Excerto selecionado |
::::::::::
Neste
5 de Outubro, dia da comemoração da Implantação da República e
este ano já com o feriado reposto depois de ser abolido pelo
anterior governo de Passos Coelho, a Baixa, com cerca de uma vintena
de estabelecimentos de comércio tradicional abertos -sem incluir as
lojas de “recuerdos” na Rua Ferreira Borges, que estiveram
todas de portas abertas- parecia a minha aldeia. Dá para pensar que,
por força de lei, se no ano passado foi um dia normal de trabalho e
os comerciantes laboraram, este ano não trabalhando, pela força
da reposição histórica, quer dizer que o que move os mercadores
não é a necessidade mas antes a obrigação. No limite, também
pode querer significar que os negociantes são fervorosos
republicanos e, neste caso, as manifestações na cidade a favor do
movimento implantado em 1910 estiveram
a abarrotar. Uma coisa é certa, pelo vazio de incerteza
criado nos consumidores, salvo rara excepção, quem esteve aberto
também não ganhou para o consumo da energia eléctrica. Anda-se
nisto há vários anos: os poucos que querem trabalhar, sendo
prejudicados pela desmotivação da maioria que não quer, acabam por desistir.
::::::::::
Dados apresentados |
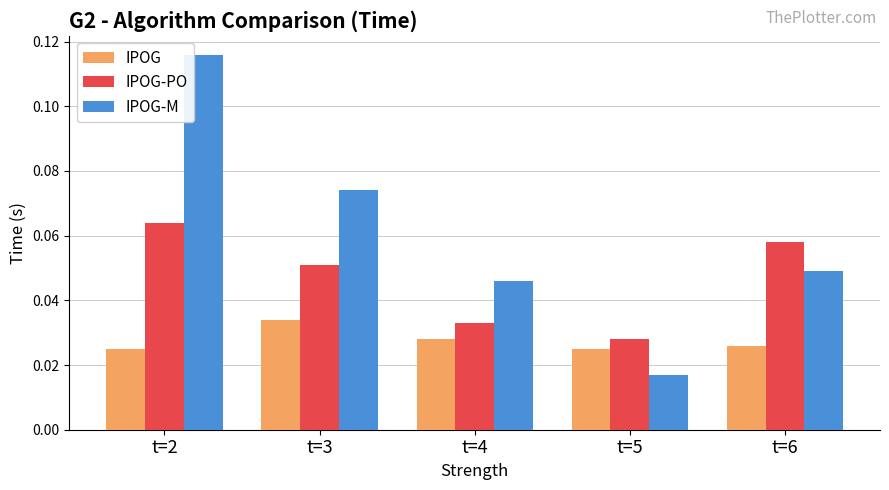

Which series has the largest range (max minus min)?

IPOG-M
::::::::::
Sobre a tarefa | Escreva a continuação do texto sobre o comércio da Baixa no feriado de 5 de Outubro, a partir da última frase apresentada.

Resposta |
Entre
a Praça do Comércio, atravessando as ruas estreitas, e a Praça 8
de Maio só nove lojas abriram portas, incluindo quatro espaços de
vendedores chineses -que, pela entrega ao trabalho, continuam a dar
lições aos ocidentais.
Excluindo as cerca de
vinte, só trabalharam as actividades viradas para o turismo,
como, por exemplo, a hotelaria, as lojas de artesanato -e aqui, por
momentos, paremos para pensar que esta abertura massiva se deve
unicamente à concentração de sete lojas da mesma gerência. Os
outros, seguem-lhe os passos para não ficar atrás. Um caso de
estudo, ou para reflexão, se quisermos. Também “trabalharam”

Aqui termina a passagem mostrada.